**EXERCISE REQUIREMENTS:**
1. In the article on Neurophos, how much funding did the company raise to build its optical processors?
2. Reproduce the passage of the Neurophos article from "Venture capitalists, of" up to and including "fine—cheers, I guess.".

**READING TEXT:**
--
Neurophos Raises $110M to Build Optical AI Chips—Because of Course They Bloody Did
Right, so here we go again. Some bunch of mad scientist types over at Neurophos just scored themselves a $110 million pile of cash to build these “tiny optical processors” – basically chips that use light instead of electricity so your inferencing AIs can run faster than the caffeine drip keeping their developers alive. Apparently, these geniuses spun out of some lab that was trying to make invisibility cloaks. Yep, from Harry bloody Potter cosplay to AI chips—because that’s clearly the logical career path now.
The company’s cunning plan? Use some fancy meta-material crap to turn light manipulation into a computing method that’ll make GPUs look like steam engines. Their optical chips supposedly chew through data inferencing way faster and with less power. You know, so your endless stream of AI cat-drawing and meeting-summary bots can eat up slightly fewer electrons while still being mostly useless.
Venture capitalists, of course, are drooling all over themselves. Firms like Azure Capital and some other rich bastards threw cash at Neurophos because they think this is the next “AI revolution.” And who am I to argue? Every six months there’s another one. Neural-this, optical-that, and everyone pretends it’s not just the same old bullshit with more buzzwords. But hey, light-based processing sounds cool as fuck, and my servers might stop whining under the heat death of GPU load, so fine—cheers, I guess.
--
**INPUT DATA:**
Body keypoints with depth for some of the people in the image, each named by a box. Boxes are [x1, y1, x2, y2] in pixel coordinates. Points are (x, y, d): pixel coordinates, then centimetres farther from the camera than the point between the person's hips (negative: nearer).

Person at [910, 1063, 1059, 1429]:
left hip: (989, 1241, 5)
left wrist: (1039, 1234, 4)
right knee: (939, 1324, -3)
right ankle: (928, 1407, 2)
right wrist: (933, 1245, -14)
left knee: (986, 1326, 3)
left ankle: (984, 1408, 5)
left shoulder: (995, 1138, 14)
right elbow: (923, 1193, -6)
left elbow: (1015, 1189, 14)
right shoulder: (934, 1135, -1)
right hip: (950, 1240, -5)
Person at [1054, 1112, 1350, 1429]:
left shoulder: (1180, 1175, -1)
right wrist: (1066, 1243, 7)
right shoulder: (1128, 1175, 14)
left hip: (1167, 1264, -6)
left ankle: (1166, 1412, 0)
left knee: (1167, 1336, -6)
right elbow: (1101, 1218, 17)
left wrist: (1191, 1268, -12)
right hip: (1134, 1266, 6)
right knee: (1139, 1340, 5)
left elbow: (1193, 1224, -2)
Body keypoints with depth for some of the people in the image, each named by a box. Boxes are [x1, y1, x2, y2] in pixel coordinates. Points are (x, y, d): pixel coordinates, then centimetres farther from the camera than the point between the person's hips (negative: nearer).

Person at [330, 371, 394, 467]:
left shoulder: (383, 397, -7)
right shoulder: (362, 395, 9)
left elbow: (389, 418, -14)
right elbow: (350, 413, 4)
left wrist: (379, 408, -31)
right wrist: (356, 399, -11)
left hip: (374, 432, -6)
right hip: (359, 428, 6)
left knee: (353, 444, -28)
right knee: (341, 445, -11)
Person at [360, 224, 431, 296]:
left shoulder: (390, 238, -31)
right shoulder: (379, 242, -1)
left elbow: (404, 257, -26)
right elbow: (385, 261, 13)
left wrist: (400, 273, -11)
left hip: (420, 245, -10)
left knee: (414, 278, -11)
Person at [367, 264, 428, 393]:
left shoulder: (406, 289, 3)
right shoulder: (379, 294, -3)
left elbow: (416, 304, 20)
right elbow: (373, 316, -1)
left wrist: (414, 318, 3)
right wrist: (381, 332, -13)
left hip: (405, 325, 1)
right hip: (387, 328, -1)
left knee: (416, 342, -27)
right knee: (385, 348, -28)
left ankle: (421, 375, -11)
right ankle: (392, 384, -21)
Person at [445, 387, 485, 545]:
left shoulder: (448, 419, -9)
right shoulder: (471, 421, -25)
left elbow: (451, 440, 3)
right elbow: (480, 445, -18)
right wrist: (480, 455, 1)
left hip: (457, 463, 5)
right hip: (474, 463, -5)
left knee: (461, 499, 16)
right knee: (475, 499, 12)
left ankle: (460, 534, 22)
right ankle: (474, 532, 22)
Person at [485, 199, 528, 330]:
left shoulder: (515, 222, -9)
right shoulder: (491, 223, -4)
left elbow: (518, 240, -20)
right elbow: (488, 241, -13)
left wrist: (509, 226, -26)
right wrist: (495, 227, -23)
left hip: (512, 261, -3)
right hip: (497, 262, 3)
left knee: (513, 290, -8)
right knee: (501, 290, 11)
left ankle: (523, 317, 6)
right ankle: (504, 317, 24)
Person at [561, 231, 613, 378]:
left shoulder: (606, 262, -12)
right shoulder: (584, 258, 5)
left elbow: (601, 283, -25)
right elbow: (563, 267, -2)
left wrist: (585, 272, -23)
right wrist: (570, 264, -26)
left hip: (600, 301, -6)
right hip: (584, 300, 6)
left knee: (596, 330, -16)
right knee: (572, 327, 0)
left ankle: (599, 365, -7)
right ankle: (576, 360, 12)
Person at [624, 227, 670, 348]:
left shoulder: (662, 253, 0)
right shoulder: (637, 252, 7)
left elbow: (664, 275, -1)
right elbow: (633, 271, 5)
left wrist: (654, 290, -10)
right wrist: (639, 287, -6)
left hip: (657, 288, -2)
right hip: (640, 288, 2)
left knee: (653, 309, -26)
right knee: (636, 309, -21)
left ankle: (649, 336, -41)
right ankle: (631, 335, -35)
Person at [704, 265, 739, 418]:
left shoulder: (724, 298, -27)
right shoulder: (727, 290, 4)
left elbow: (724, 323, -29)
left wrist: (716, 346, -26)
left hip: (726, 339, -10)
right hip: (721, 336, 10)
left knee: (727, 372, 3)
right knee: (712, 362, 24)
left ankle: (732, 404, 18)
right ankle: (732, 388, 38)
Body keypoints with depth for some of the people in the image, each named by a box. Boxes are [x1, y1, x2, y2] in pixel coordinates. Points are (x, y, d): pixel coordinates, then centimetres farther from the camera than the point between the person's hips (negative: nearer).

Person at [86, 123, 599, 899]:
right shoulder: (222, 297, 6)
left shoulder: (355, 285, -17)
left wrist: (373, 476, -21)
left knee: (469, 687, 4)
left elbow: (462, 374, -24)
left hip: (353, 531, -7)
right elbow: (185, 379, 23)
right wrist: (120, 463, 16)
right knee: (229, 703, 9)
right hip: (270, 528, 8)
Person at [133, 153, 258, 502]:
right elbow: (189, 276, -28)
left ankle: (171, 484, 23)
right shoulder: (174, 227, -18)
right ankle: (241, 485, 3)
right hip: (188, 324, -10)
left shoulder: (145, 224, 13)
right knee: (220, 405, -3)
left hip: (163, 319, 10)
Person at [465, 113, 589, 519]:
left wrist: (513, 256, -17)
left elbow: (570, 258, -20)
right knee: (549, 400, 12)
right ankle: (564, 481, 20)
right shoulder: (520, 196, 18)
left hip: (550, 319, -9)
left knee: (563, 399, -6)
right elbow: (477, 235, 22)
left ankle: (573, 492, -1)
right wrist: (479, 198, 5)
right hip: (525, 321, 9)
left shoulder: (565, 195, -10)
--
**LIST OF ANSWERS:**
1. $110 million

2.
Venture capitalists, of course, are drooling all over themselves. Firms like Azure Capital and some other rich bastards threw cash at Neurophos because they think this is the next “AI revolution.” And who am I to argue? Every six months there’s another one. Neural-this, optical-that, and everyone pretends it’s not just the same old bullshit with more buzzwords. But hey, light-based processing sounds cool as fuck, and my servers might stop whining under the heat death of GPU load, so fine—cheers, I guess.